Si por autonomía de la realidad se quiere decir que las cosas creadas y la sociedad misma gozan de propias leyes y valores, que el hombre ha de descubrir, emplear y ordenar poco a poco, es absolutamente legítima esta exigencia de autonomía. No es sólo que la reclamen imperiosamente los hombres de nuestro tiempo. Es que además responde a la voluntad del Creador. (…). Por ello, la investigación metódica en todos los campos del saber, si está realizada de una forma auténticamente científica y conforme a las normas morales, nunca será en realidad contraria a la fe, porque las realidades profanas y las de la fe tienen su origen en un mismo Dios. (…) Pero si autonomía de lo temporal quiere decir que la realidad creada es independiente de Dios y que los hombres pueden usarla sin referencia al Creador, no hay creyente alguno a quien se le oculte la falsedad envuelta en tales palabras. La criatura sin el Creador desaparece. (Gaudium et Spes 36)

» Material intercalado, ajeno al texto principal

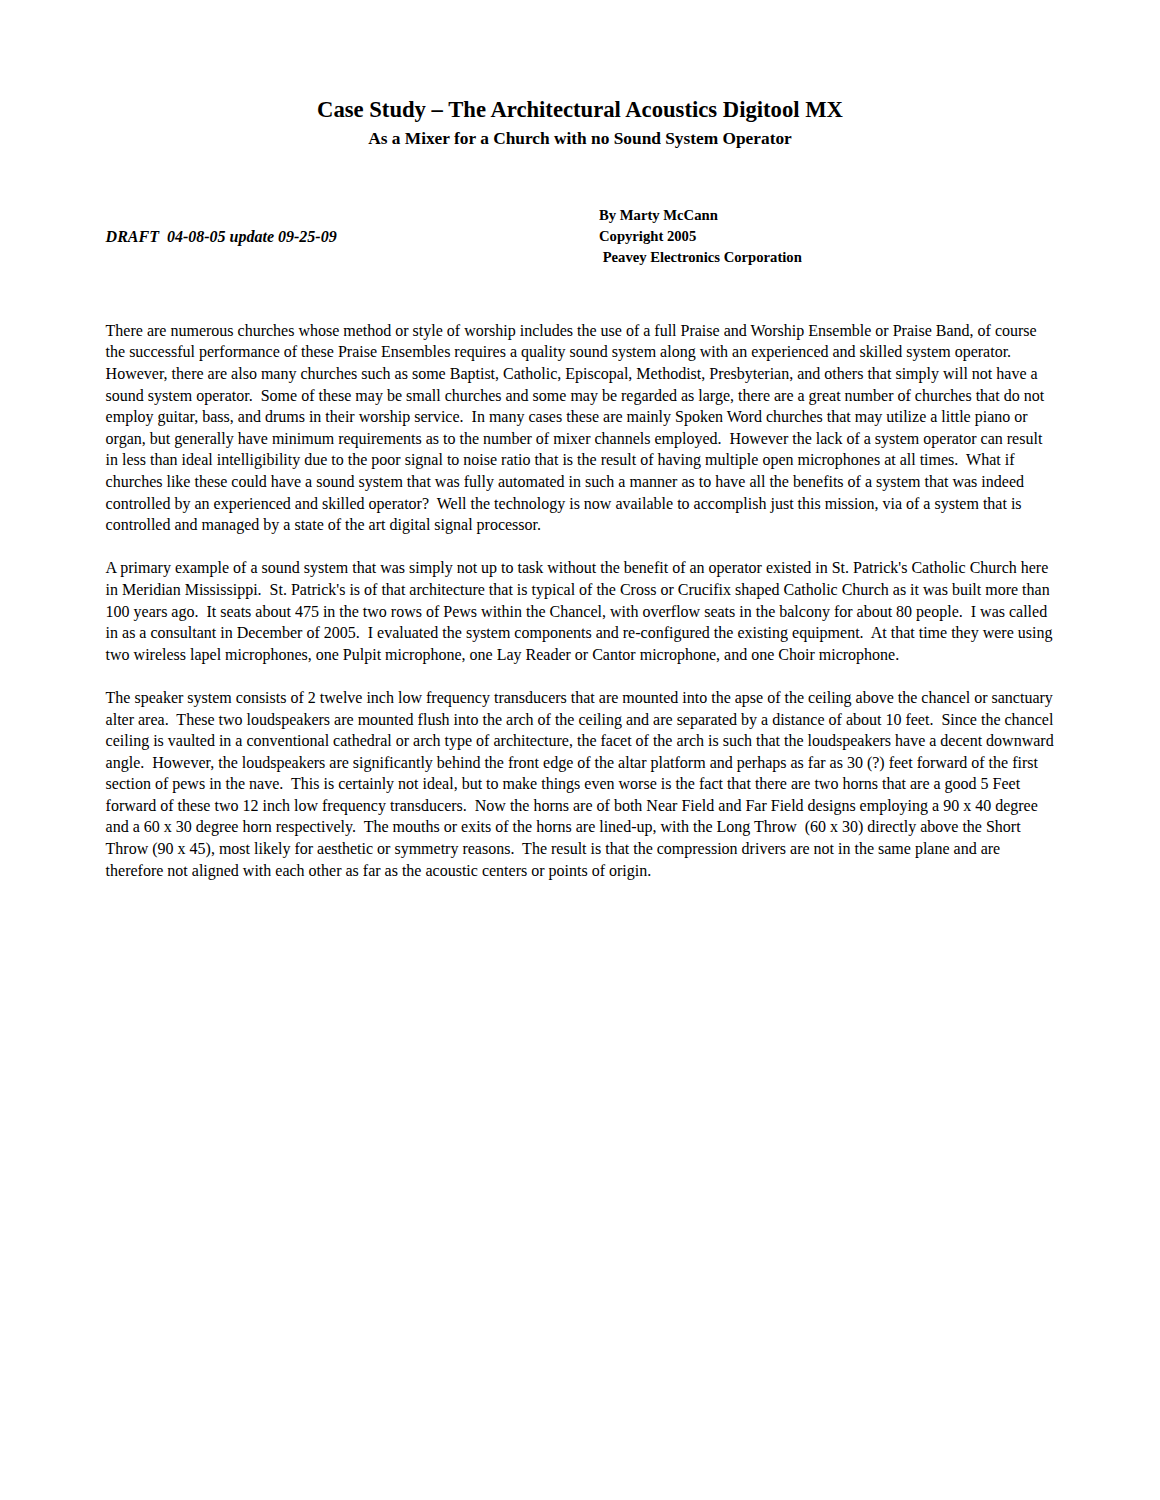Case Study – The Architectural Acoustics Digitool MX
As a Mixer for a Church with no Sound System Operator
| DRAFT 04-08-05 update 09-25-09 | By Marty McCann Copyright 2005 Peavey Electronics Corporation |
There are numerous churches whose method or style of worship includes the use of a full Praise and Worship Ensemble or Praise Band, of course the successful performance of these Praise Ensembles requires a quality sound system along with an experienced and skilled system operator. However, there are also many churches such as some Baptist, Catholic, Episcopal, Methodist, Presbyterian, and others that simply will not have a sound system operator. Some of these may be small churches and some may be regarded as large, there are a great number of churches that do not employ guitar, bass, and drums in their worship service. In many cases these are mainly Spoken Word churches that may utilize a little piano or organ, but generally have minimum requirements as to the number of mixer channels employed. However the lack of a system operator can result in less than ideal intelligibility due to the poor signal to noise ratio that is the result of having multiple open microphones at all times. What if churches like these could have a sound system that was fully automated in such a manner as to have all the benefits of a system that was indeed controlled by an experienced and skilled operator? Well the technology is now available to accomplish just this mission, via of a system that is controlled and managed by a state of the art digital signal processor.
A primary example of a sound system that was simply not up to task without the benefit of an operator existed in St. Patrick's Catholic Church here in Meridian Mississippi. St. Patrick's is of that architecture that is typical of the Cross or Crucifix shaped Catholic Church as it was built more than 100 years ago. It seats about 475 in the two rows of Pews within the Chancel, with overflow seats in the balcony for about 80 people. I was called in as a consultant in December of 2005. I evaluated the system components and re-configured the existing equipment. At that time they were using two wireless lapel microphones, one Pulpit microphone, one Lay Reader or Cantor microphone, and one Choir microphone.
The speaker system consists of 2 twelve inch low frequency transducers that are mounted into the apse of the ceiling above the chancel or sanctuary alter area. These two loudspeakers are mounted flush into the arch of the ceiling and are separated by a distance of about 10 feet. Since the chancel ceiling is vaulted in a conventional cathedral or arch type of architecture, the facet of the arch is such that the loudspeakers have a decent downward angle. However, the loudspeakers are significantly behind the front edge of the altar platform and perhaps as far as 30 (?) feet forward of the first section of pews in the nave. This is certainly not ideal, but to make things even worse is the fact that there are two horns that are a good 5 Feet forward of these two 12 inch low frequency transducers. Now the horns are of both Near Field and Far Field designs employing a 90 x 40 degree and a 60 x 30 degree horn respectively. The mouths or exits of the horns are lined-up, with the Long Throw (60 x 30) directly above the Short Throw (90 x 45), most likely for aesthetic or symmetry reasons. The result is that the compression drivers are not in the same plane and are therefore not aligned with each other as far as the acoustic centers or points of origin.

Efectivamente, la Dignitatis Humanae no debería leerse al margen de la Gaudium et Spes que le da sentido. Y es que a esta defensa de la libertad religiosa como derecho individual y al deber del Estado de no promover sus propios intereses, se añade el correlativo deber del Estado de promover los medios necesarios para su desarrollo, que no es otro que favorecer la educación religiosa:

Cada familia, en cuanto sociedad que goza de un derecho propio y primordial, tiene derecho a ordenar libremente su vida religiosa doméstica bajo la dirección de los padres. A éstos corresponde el derecho de determinar la forma de educación religiosa que se ha de dar a sus hijos, según sus propias convicciones religiosas. Así, pues, la autoridad civil debe reconocer el derecho de los padres a elegir con verdadera libertad las escuelas u otros medios de educación, sin imponerles ni directa ni indirectamente gravámenes injustos por esta libertad de elección.
Se violan, además, los derechos de los padres, si se obliga a los hijos a asistir a lecciones escolares que no corresponden a la persuasión religiosa de los padres, o si se impone un único sistema de educación del que se excluye totalmente la formación religiosa. (Dignitatis Humanae 5).

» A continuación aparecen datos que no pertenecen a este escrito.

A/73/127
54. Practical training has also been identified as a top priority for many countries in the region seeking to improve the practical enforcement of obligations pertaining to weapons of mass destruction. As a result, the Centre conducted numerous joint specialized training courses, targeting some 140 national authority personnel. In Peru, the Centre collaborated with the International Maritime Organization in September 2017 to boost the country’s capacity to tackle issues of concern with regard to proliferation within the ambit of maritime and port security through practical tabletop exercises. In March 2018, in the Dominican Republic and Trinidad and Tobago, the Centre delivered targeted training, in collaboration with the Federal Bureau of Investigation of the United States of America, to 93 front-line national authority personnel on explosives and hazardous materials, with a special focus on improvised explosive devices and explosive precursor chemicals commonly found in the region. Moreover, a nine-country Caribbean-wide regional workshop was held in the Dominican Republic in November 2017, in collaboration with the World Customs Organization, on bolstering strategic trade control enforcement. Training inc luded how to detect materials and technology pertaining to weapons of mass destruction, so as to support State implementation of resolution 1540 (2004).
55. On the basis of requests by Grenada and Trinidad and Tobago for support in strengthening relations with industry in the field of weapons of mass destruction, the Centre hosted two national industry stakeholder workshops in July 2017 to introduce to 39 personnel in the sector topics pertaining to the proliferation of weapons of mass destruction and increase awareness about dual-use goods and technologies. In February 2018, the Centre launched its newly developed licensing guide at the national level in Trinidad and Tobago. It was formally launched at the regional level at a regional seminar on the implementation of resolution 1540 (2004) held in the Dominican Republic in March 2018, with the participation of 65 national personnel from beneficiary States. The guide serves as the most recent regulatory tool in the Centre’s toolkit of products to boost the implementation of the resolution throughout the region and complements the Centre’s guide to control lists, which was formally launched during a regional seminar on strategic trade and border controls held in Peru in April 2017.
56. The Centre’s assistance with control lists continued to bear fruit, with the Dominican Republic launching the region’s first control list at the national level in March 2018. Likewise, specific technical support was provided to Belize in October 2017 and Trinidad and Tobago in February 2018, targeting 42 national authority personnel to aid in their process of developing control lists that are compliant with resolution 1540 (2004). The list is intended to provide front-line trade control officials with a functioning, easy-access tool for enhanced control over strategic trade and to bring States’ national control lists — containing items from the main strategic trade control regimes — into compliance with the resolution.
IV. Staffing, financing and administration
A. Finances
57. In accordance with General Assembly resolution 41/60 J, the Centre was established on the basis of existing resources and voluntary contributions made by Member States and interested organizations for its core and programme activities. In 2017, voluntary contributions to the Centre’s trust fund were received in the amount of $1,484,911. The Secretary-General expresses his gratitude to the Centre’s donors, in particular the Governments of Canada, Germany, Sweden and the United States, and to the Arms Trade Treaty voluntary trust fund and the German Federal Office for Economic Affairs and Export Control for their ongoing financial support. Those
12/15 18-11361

A la luz de este párrafo queda más claro, por tanto, el sentido de las medidas necesarias a las que remite el artículo II, 3 citado anteriormente de la Ley de Libertad Religiosa española que acepta la tesis de la Constitución conciliar que afirma que:


“este derecho de los padres lleva consigo la creación, en los centros estatales de un auténtico espacio (académico) en los cuales aquellos alumnos, cuyos padres así lo pidan, puedan recibir una adecuada formación religiosa encuadrada dentro del plan general de formación” (Gaudium et Spes 38). Toda merma de este derecho, según la Iglesia, es una obstrucción al ejercicio de un derecho fundamental de la persona.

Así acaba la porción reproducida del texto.